I went to my first class yesterday. It also happened to be the first meeting of the year for ASSA Johannesburg‘s telescope making class, held in the workshop of Parktown Boys High School. I was surprised by how few people were present, but I was assured that this was because most people are still away on holiday, and things will really come to life over the next few weeks. As it was, there were only two people present grinding mirrors, myself included. I arrived at the venue to find two people I already knew (Johan Smit and Bosman Olivier), with their completed telescopes set up on the lawn. After chatting a bit about telescope making and the path ahead, and showing me some of the finer technical details of their scope’s construction (Who knew that a piece of angle iron, two bolts and a pair of hair elastics could make such an elegant and effective finder scope mounting?), we headed inside.

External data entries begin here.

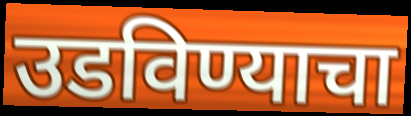
उडविण्याचा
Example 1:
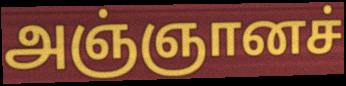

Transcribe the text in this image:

அஞ்ஞானச்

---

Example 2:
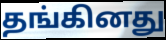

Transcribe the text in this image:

தங்கினது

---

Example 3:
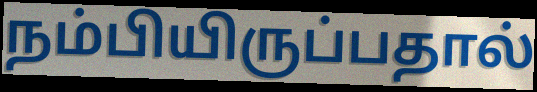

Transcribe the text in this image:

நம்பியிருப்பதால்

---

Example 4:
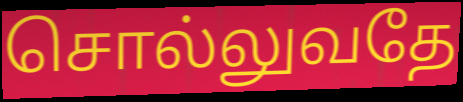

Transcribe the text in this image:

சொல்லுவதே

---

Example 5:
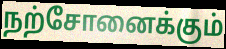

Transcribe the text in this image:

நற்சோனைக்கும்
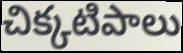
చిక్కటిపాలు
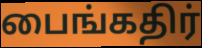
பைங்கதிர்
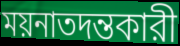
ময়নাতদন্তকারী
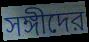
সঙ্গীদের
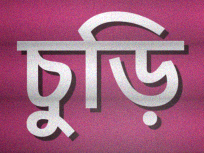
চুড়ি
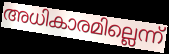
അധികാരമില്ലെന്ന്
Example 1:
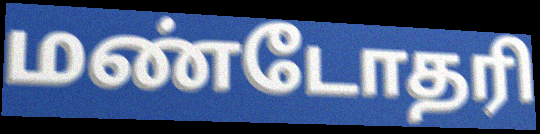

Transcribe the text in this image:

மண்டோதரி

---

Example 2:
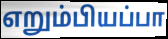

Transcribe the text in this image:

எறும்பியப்பா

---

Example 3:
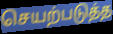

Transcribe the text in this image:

செயற்படுத்த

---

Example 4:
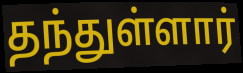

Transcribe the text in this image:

தந்துள்ளார்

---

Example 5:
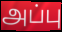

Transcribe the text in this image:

அப்பு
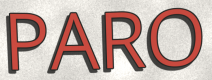
PARO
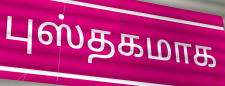
புஸ்தகமாக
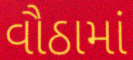
વૌઠામાં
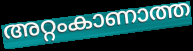
അറ്റംകാണാത്ത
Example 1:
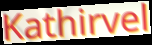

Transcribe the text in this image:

Kathirvel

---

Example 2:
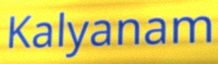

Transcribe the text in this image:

Kalyanam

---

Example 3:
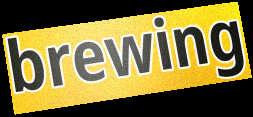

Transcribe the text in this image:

brewing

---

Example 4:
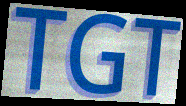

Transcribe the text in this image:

TGT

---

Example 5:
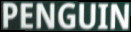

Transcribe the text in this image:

PENGUIN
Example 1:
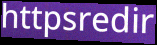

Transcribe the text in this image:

They made me sign a waiver, promising not to sue the class or the school if I injured myself on their machinery, selected a relatively blemish-free six inch mirror blank and tool, and set me up. One brief lecture and demonstration later, and I was grinding glass! Time passed quickly, and before long it was time to head home.

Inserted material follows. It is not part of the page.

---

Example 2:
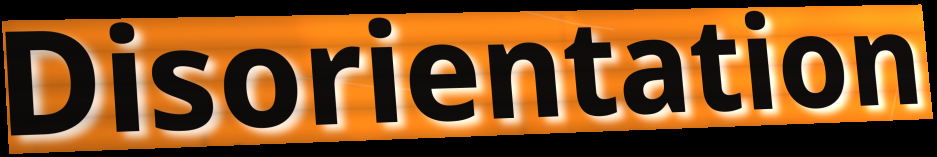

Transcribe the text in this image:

So what exactly did I do? Well as already mentioned, I’m making a six inch mirror. Since I’ve never done anything like this before, I’m taking the advice of all the experts and keeping it simple. I will be making a six inch f/8 Newtonian telescope, on a Dobsonian style alt-azimuth mount. This will be a simple, general-purpose first scope, but since I intend to build something far more ambitious as a second (or third) effort, I’m going to do my best to get the optics as perfect as possible. I want to be good at this!

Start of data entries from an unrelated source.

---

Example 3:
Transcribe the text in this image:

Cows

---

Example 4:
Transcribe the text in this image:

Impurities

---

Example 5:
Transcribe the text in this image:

But back to the class. The advice simply never stopped coming. Now I have done a LOT of reading on the subject over the last few months. I’ve even read all three volumes of Amateur Telescope Making. But I didn’t want to come across as the newbie who thinks he knows everything so I kept quiet while the very basics were explained to me. This turned out to be a wise decision, as these guys were all speaking from personal experience. All that dry, intimidating theory was turned into easily applied practice.
I clearly have a lot still to learn. Although I achieved a lot in the two hours of actual grinding, my strokes were uneven and poorly controlled. It will be a while before I properly master the simple motions needed. But that’s the point of the class – people with experience can see your mistakes and point them out, saving you a great deal of time and heartache from learning the hard way. I’m confident I’ll learn a lot!